What to produce >> Copy out each line of the material in which the word "Left" can be found.

Exercise materials >>
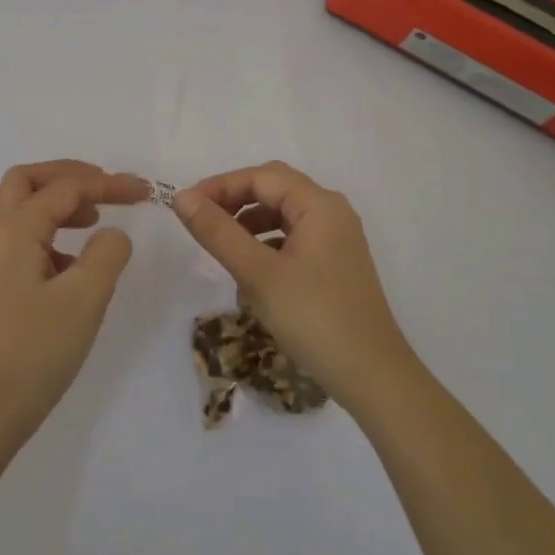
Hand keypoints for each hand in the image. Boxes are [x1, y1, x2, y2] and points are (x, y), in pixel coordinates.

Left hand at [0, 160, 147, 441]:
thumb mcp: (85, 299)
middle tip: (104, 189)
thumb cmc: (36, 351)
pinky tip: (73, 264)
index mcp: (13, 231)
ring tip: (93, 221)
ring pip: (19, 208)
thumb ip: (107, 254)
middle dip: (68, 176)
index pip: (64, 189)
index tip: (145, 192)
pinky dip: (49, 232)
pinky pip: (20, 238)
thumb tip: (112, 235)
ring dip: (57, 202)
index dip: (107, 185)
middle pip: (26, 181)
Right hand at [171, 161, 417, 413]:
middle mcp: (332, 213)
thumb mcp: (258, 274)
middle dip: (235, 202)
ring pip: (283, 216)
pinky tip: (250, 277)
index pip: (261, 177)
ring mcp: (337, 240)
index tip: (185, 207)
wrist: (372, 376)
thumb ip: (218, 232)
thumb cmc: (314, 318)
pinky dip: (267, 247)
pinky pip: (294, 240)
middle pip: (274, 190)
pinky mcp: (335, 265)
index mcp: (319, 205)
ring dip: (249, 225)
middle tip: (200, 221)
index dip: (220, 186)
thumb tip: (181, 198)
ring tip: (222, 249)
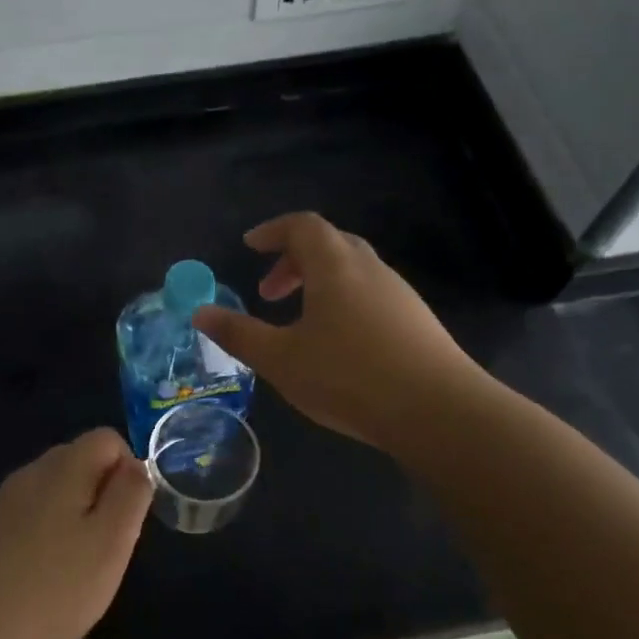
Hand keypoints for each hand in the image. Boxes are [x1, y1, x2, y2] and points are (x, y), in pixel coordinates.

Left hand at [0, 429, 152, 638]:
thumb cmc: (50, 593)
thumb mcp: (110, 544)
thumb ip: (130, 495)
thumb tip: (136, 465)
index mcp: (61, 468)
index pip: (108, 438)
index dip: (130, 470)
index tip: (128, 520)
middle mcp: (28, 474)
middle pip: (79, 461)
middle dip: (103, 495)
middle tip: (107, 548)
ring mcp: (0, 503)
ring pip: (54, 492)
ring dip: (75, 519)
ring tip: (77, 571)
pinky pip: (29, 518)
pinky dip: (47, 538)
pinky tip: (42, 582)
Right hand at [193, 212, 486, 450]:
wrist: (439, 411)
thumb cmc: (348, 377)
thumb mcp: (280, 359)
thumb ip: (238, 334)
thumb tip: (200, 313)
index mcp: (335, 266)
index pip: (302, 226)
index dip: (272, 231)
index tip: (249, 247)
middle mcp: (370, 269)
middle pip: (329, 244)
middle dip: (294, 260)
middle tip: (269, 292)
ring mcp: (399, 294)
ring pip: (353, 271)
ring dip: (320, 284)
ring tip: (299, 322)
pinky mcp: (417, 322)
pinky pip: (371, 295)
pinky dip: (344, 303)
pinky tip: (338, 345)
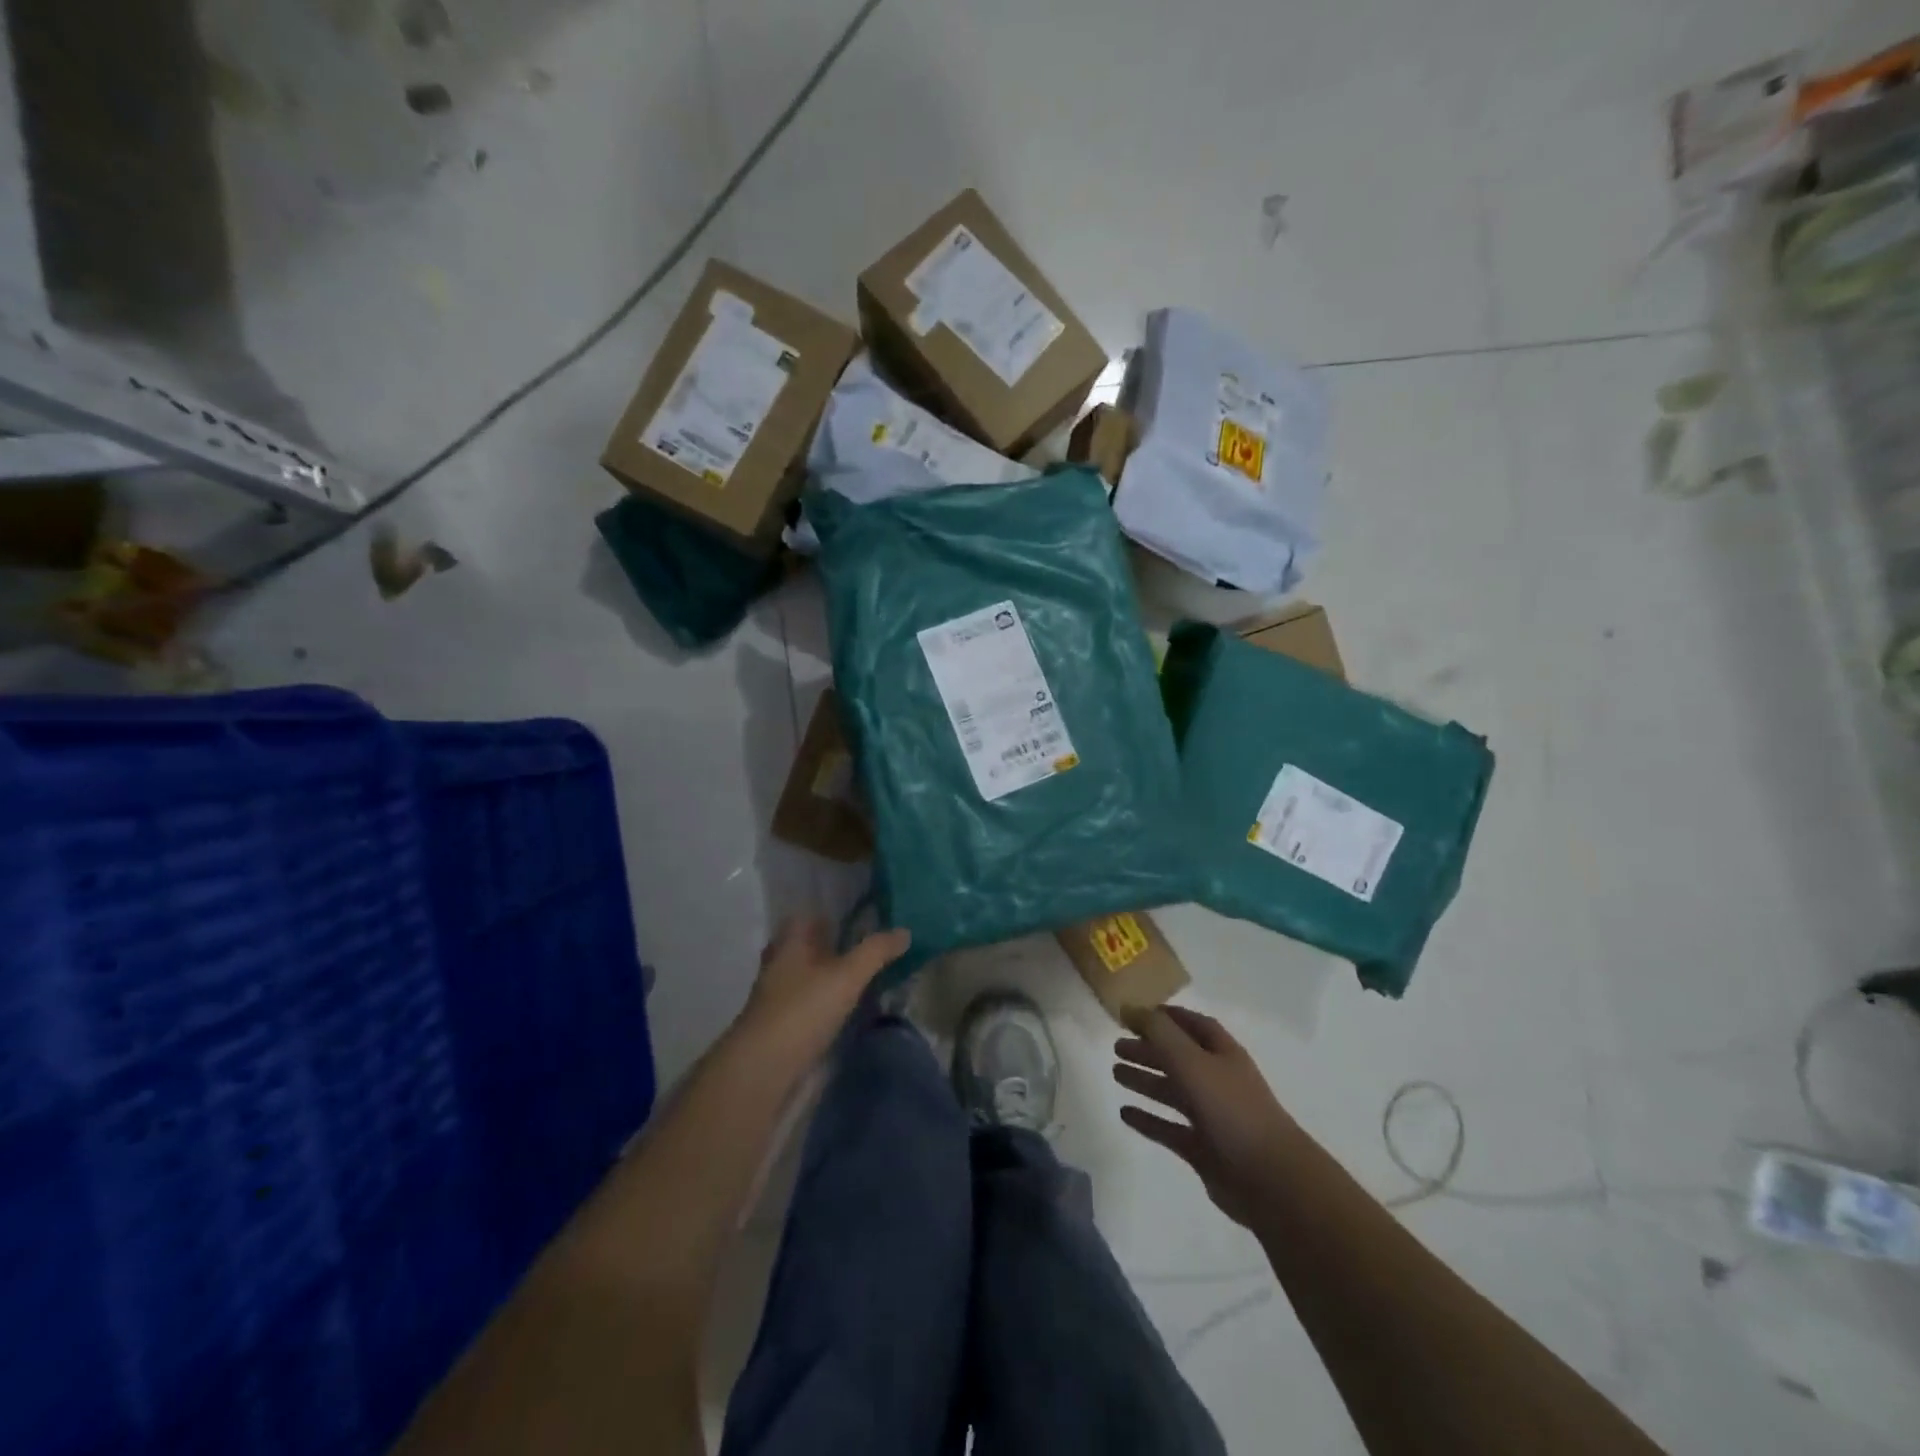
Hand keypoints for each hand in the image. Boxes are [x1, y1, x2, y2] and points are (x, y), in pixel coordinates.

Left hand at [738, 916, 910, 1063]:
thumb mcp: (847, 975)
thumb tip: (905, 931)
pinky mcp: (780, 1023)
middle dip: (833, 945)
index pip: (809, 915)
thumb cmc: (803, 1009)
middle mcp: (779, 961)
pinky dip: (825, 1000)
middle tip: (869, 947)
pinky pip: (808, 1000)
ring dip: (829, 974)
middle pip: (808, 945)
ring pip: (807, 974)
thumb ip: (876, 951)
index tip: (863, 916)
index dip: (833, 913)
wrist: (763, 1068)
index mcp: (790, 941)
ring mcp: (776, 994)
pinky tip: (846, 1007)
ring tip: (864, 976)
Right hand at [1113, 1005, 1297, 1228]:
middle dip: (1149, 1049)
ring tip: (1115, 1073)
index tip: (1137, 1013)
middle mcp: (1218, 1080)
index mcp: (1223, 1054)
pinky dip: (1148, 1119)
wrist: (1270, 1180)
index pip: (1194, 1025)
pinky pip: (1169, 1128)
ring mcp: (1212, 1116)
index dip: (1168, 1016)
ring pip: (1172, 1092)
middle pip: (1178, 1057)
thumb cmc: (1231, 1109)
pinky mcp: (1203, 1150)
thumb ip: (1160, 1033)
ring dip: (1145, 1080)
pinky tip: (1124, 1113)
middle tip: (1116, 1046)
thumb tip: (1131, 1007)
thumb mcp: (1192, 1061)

--

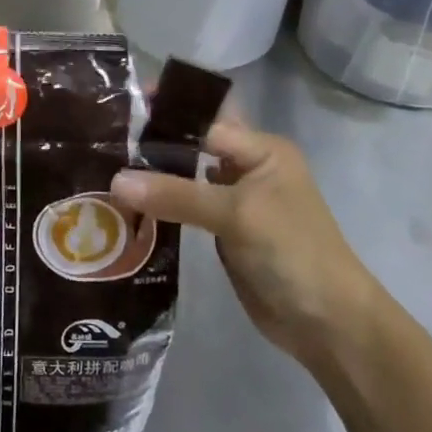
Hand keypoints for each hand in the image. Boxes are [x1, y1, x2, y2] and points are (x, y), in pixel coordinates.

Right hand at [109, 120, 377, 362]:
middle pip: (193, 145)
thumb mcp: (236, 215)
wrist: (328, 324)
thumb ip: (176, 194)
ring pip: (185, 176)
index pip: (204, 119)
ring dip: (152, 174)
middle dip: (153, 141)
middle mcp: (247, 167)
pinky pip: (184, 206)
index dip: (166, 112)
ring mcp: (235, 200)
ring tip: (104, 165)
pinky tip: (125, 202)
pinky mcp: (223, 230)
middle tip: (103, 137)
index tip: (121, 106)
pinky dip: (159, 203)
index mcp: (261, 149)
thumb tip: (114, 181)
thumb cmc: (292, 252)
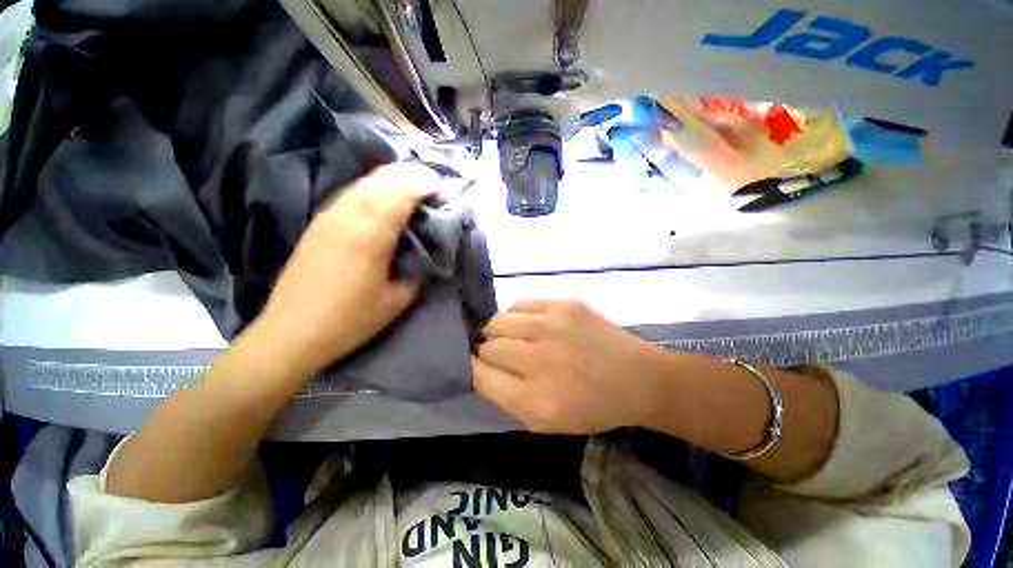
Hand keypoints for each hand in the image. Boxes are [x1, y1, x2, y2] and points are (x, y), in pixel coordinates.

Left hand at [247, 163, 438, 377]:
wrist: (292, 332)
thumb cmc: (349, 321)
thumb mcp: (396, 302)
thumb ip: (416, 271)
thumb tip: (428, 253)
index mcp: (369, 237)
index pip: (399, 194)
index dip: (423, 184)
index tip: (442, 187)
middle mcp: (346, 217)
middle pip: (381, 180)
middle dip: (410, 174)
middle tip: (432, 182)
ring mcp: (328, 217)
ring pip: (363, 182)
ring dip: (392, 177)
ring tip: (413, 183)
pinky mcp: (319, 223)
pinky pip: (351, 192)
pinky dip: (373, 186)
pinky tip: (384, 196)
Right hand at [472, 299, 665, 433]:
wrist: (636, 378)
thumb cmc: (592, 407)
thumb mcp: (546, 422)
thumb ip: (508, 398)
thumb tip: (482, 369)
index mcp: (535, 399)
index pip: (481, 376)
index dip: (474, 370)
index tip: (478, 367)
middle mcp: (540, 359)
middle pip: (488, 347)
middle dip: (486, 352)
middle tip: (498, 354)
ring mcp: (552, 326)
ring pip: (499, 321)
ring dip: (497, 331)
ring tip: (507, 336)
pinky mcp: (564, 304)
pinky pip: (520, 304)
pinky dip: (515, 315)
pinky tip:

Written solution >>
Left hand at [0, 160, 147, 441]:
Left hand at [0, 429, 152, 638]:
Left hand at [738, 916, 910, 1063]:
Left hand at [247, 163, 438, 377]:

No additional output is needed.